Food-drug interactions via human cytochrome P450 3A (CYP3A)

Food-drug interactions have been reported to occur in various systems in the body. The causes of these interactions are mainly divided into pharmacodynamic and pharmacokinetic processes. Among these processes, drug metabolism plays a crucial role in drug interactions. Metabolic food-drug interactions occur when a certain food alters the activity of a drug-metabolizing enzyme, leading to a modulation of the pharmacokinetics of drugs metabolized by the enzyme. A variety of interactions have been documented so far.
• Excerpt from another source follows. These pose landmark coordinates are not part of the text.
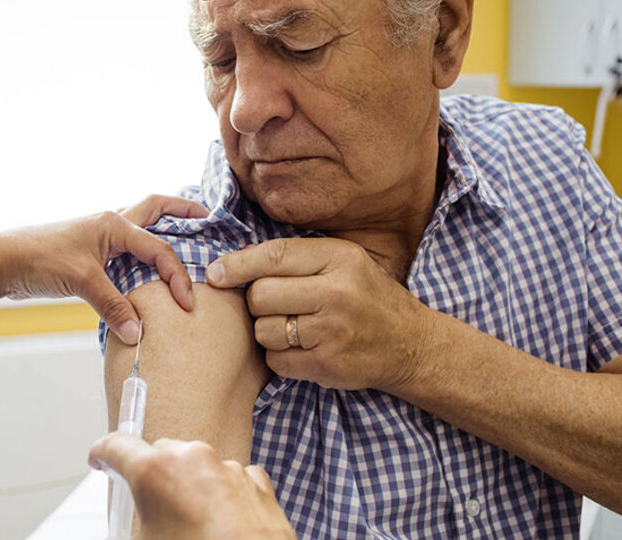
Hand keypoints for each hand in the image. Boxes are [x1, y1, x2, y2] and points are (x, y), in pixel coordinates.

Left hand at [0, 195, 206, 344]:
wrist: (3, 262)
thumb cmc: (39, 259)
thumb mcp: (83, 282)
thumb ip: (114, 307)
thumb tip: (138, 334)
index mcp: (114, 224)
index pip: (159, 249)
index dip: (177, 277)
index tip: (187, 303)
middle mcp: (111, 224)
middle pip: (155, 209)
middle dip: (183, 211)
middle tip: (207, 217)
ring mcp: (100, 238)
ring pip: (141, 227)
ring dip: (163, 229)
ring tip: (187, 236)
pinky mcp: (90, 254)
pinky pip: (126, 250)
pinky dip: (142, 255)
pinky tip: (149, 270)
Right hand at [88, 433, 294, 539]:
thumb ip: (135, 521)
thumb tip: (138, 521)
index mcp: (155, 471)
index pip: (116, 446)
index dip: (103, 454)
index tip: (101, 460)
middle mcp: (193, 459)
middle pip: (160, 453)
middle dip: (152, 475)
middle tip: (151, 508)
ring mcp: (228, 468)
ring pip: (197, 465)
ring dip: (190, 485)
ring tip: (192, 524)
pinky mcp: (257, 483)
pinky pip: (230, 477)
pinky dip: (223, 493)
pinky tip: (222, 522)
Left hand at [206, 237, 432, 391]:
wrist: (410, 345)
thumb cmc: (366, 298)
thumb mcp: (342, 263)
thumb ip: (296, 258)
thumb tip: (232, 262)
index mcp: (340, 258)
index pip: (274, 256)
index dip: (237, 265)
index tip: (215, 273)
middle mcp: (337, 293)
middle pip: (260, 295)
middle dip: (258, 302)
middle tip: (277, 306)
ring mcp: (332, 332)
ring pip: (263, 330)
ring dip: (268, 331)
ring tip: (294, 328)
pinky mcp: (327, 365)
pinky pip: (275, 360)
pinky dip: (280, 357)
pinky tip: (302, 350)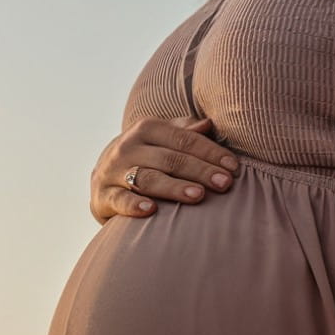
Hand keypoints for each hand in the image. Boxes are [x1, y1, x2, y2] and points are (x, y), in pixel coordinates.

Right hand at [89, 116, 241, 224]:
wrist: (101, 177)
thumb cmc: (144, 157)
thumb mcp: (161, 140)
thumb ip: (184, 133)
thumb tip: (209, 124)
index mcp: (147, 129)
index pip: (184, 139)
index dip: (210, 152)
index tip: (234, 168)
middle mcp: (129, 147)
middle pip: (170, 159)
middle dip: (200, 171)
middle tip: (225, 184)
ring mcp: (114, 171)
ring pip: (148, 178)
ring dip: (174, 187)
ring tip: (198, 196)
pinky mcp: (103, 196)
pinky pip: (120, 200)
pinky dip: (134, 205)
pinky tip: (151, 210)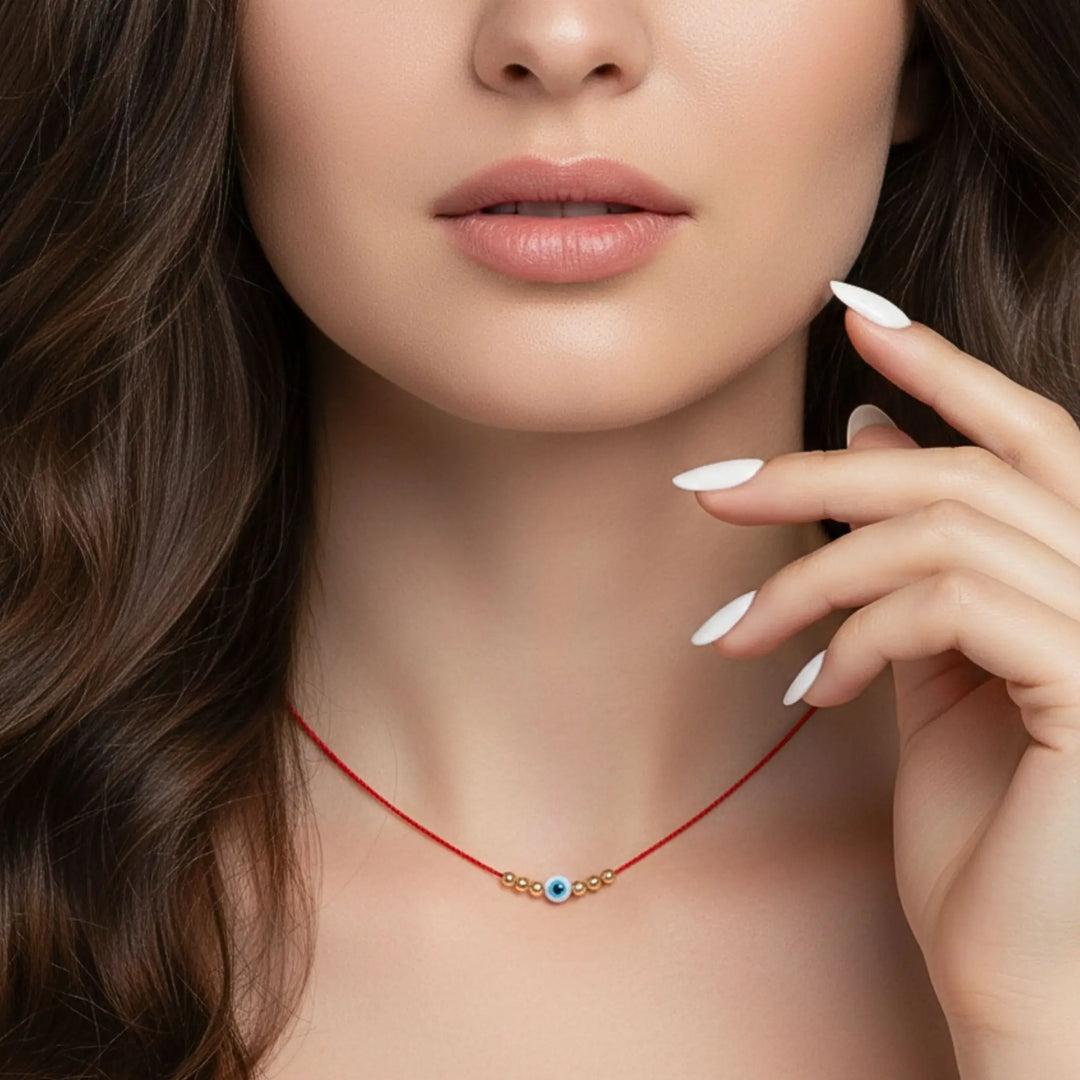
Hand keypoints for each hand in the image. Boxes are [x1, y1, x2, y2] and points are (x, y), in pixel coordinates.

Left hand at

Foods consisting of complex chemical mixtures, such as fruits, alcoholic beverages, teas, and herbs, possess the ability to inhibit or induce the activity of drug-metabolizing enzymes. According to results obtained thus far, cytochrome P450 3A4 (CYP3A4) appears to be a key enzyme in food-drug interactions. For example, interactions of grapefruit juice with felodipine and cyclosporine, red wine with cyclosporine, and St John's wort with various medicines including cyclosporine, have been demonstrated. The results indicate the requirement of dosage adjustment to maintain drug concentrations within their therapeutic windows. The CYP3A4-related interaction by food components may be related to the high level of expression of CYP3A4 in the small intestine, as well as its broad substrate specificity, as CYP3A4 is responsible for the metabolism of more than 50% of clinical pharmaceuticals. This review article summarizes the findings obtained to date concerning food-drug interactions and their clinical implications. It seems likely that more information regarding such interactions will accumulate in the future, and awareness is necessary for achieving optimal drug therapy.